As good parents would never give harmful instruction to their children, God certainly would never lead us astray. When we obey Him, we are free to enjoy life to its fullest, knowing that He would never ask of us anything that would harm us.

BUT … you say, don’t Christians suffer? Yes. And God’s response is:

“And we know that all things work together for good to them that love God, to them who are the called according to his purpose.” (Romans 8:28)

This world is not our home. We are fenced in and bound by Satan’s restrictions, but in Jesus the fence has been removed. We are free to follow Him wherever He leads us, no fences, and He is always with us.

In these earthly bodies, we think too much in earthly terms, and need to allow God to change our thought pattern to thinking in spiritual terms. We can’t always understand why some things happen to us, but if we just trust Him, everything will work out “to His purpose.”

The teenager may think his/her parents are being cruel by restraining them from one area and guiding them toward another, but they will understand when they get older. When we reach our full maturity in Heaven, we will understand and see all things in a different light.

If you feel fenced-in in your life and are not a Christian, you will never enjoy freedom until you come to know Jesus Christ as your personal Savior. Then you can enjoy true freedom.
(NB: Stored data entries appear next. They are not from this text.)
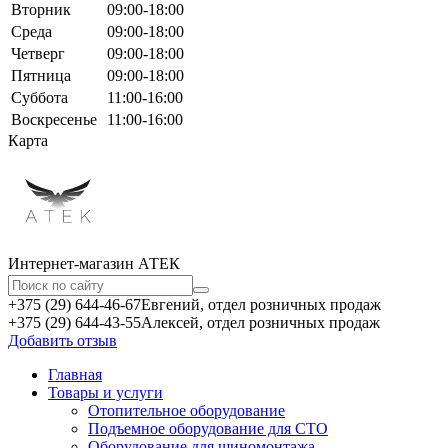
Вторник
09:00-18:00
Среда
09:00-18:00
Четверг
09:00-18:00
Пятница
09:00-18:00
Суббота
11:00-16:00
Воскресенье
11:00-16:00
Карта
Интернет-магазин АТЕКㅤ
+375 (29) 644-46-67
Евгений, отдел розничных продаж
+375 (29) 644-43-55
Алексей, отдел розничных продаж
Добавить отзыв
Главная
Товары и услуги
Отопительное оборудование
Подъемное оборудование для СТО
Оборудование для шиномонтажа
If you are a Christian and have these feelings of being fenced-in, your Savior is waiting to be your Lord. Only when He is your Lord do you then experience true and everlasting freedom. No more fences, just joy in serving Him. As His child you were free all along, but when you submit “all” of your independence to Him and trust Him, you experience that freedom.

Until we are a servant, a bond-servant no less (the lowliest of servants), of Christ, we are not free. However, by our submitting our will to His, we are then free. This certainly sounds like an oxymoron, but it isn’t. It’s Biblical. It’s the only way for the fences to be torn down and be truly free.